Takayama and Gary Smith, associate professor in the Department of Obstetrics and Gynecology at the U-M Medical Center, are co-authors of a paper detailing the findings published online in the journal Human Reproduction.
Their device holds early-stage embryos, which are about half the size of the period at the end of this sentence, in a thimble-sized funnel. The bottom of the funnel is lined with microscopic channels that allow fresh nutrient-rich fluid to flow in and waste products out. The funnel sits on rows of Braille pins that are programmed to pulse up and down, pushing the fluids in and out of the channels.
The current the Braille pins generate simulates flows that occurs in the body due to muscle contractions and the motion of hair-like projections called cilia that line the oviducts. In the body, these motions help to push fertilized eggs to the uterus and flush out eggs’ waste products.
Compared with mouse embryos grown in a static dish, those incubated in the new dynamic device were healthier and more robust after four days. Those grown in static dishes contained an average of 67 cells. Those grown in the new device had an average of 109. Control embryos that had matured in the bodies of mice for the same amount of time had an average of 144 cells.
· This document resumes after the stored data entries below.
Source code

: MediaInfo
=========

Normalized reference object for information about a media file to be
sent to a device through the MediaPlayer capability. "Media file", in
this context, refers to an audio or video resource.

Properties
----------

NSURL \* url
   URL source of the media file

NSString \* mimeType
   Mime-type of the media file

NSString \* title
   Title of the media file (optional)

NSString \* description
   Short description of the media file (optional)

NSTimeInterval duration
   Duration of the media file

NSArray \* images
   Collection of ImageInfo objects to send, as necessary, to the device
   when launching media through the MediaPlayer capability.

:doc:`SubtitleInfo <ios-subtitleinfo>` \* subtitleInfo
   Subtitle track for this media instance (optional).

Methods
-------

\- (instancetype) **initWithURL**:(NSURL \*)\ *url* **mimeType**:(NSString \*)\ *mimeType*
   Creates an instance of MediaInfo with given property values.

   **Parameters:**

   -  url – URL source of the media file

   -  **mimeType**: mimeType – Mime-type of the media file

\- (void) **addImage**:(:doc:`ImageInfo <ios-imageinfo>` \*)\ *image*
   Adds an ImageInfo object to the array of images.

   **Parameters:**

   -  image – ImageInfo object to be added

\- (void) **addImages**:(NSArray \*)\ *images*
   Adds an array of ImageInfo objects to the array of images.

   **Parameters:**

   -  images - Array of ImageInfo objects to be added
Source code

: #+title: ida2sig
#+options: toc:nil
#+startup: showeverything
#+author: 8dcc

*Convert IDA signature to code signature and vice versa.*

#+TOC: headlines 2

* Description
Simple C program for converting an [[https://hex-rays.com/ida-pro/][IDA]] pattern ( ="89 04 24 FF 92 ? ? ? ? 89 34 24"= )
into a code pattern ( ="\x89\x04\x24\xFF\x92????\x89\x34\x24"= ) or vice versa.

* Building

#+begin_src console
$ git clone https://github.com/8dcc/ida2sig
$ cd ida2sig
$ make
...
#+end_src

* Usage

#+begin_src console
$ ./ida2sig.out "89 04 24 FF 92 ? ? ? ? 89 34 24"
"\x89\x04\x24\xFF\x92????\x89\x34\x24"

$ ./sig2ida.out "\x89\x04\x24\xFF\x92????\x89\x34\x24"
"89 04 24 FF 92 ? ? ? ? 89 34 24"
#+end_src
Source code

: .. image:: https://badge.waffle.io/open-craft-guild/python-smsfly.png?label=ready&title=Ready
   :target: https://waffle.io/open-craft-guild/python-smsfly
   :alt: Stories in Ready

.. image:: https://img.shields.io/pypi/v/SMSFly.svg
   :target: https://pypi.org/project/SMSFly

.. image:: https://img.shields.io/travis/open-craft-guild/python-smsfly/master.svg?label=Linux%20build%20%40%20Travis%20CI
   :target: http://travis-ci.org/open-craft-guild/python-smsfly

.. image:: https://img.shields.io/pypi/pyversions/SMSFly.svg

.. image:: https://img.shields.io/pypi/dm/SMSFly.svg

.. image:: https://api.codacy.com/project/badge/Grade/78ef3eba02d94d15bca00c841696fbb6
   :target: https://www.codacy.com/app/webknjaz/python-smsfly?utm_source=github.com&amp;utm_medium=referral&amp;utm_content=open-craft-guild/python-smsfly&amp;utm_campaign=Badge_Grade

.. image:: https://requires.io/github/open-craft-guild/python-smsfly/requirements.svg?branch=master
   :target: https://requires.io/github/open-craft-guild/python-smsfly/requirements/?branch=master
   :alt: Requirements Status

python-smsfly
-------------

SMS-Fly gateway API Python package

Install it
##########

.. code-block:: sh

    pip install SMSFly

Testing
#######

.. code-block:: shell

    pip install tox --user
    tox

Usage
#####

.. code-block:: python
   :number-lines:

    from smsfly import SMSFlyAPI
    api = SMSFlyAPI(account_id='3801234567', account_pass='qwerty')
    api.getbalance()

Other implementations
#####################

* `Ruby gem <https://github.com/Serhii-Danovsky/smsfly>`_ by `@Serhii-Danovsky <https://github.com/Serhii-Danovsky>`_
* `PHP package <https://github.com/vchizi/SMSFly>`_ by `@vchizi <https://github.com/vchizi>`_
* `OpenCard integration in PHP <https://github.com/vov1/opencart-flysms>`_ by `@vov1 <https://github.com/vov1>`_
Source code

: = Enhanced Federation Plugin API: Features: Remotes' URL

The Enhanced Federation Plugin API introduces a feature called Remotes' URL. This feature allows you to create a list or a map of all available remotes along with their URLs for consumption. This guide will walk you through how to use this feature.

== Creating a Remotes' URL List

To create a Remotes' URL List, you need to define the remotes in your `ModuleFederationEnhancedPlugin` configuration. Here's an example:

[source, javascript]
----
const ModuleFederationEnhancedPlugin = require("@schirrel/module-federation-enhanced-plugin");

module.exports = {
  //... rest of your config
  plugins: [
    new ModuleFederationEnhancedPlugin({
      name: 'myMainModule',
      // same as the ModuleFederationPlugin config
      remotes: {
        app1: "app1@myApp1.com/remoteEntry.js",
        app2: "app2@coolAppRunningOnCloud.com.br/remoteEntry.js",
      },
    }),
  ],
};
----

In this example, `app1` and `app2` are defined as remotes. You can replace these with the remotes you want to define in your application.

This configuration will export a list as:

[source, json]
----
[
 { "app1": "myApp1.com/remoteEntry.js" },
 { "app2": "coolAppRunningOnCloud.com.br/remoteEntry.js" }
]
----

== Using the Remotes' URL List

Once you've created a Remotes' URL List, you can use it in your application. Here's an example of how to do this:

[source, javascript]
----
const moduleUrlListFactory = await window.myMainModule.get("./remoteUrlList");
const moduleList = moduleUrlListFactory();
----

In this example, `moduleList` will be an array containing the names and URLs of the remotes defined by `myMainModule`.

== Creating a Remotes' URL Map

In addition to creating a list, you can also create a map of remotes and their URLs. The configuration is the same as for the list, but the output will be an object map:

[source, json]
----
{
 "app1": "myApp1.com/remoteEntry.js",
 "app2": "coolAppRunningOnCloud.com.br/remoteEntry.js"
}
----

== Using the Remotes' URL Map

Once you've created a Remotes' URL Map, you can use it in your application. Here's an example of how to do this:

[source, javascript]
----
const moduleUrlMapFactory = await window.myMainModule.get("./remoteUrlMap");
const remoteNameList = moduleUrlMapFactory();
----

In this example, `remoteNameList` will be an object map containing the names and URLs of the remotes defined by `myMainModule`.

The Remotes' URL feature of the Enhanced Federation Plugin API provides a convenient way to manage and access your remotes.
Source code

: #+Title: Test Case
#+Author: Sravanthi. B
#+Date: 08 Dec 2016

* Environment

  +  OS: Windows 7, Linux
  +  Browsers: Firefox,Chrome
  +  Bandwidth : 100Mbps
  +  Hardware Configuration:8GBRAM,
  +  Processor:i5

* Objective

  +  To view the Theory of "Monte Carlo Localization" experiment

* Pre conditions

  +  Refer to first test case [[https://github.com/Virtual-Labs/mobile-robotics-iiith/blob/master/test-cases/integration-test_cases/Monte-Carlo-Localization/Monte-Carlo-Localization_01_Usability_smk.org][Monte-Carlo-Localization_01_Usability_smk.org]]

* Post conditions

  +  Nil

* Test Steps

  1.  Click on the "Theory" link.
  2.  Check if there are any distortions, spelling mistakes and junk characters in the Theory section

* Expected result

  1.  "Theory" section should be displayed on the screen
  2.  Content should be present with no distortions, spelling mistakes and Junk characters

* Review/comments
Approximately 77 percent of the rocked mouse embryos led to ongoing pregnancies, compared with 55 percent of the statically-grown embryos. In a control group of mouse embryos conceived naturally and grown within the oviduct, 83 percent led to ongoing pregnancies.
“One of our goals for years now has been to modify how we grow embryos in the lab to be more like how they grow in the human body, because we know that the human body grows them most efficiently,” Smith said.
Infertility affects one in six couples, Smith said. Many of them turn to IVF, which can cost $15,000 per cycle and is often not covered by insurance. Currently, it has a success rate of about 35 percent.
“If we could increase that, even just to 45 percent, that’s significant,” Smith said. “We’re making healthier embryos, which not only can improve pregnancy rates, but also could allow us to transfer fewer embryos per cycle and reduce the incidence of twins and triplets.”
Through the company Takayama and Smith founded, Incept Biosystems, human clinical trials have begun.
Smith is also an associate professor in the departments of Molecular and Integrative Physiology and Urology, as well as director of the Reproductive Sciences Program.
The paper is called “Dynamic Microfunnel Culture Enhances Embryo Development and Pregnancy Rates.” The research is funded by the National Institutes of Health, the U.S. Department of Agriculture, the Michigan Economic Development Corp., the U.S. Army Research Laboratory and the Coulter Foundation.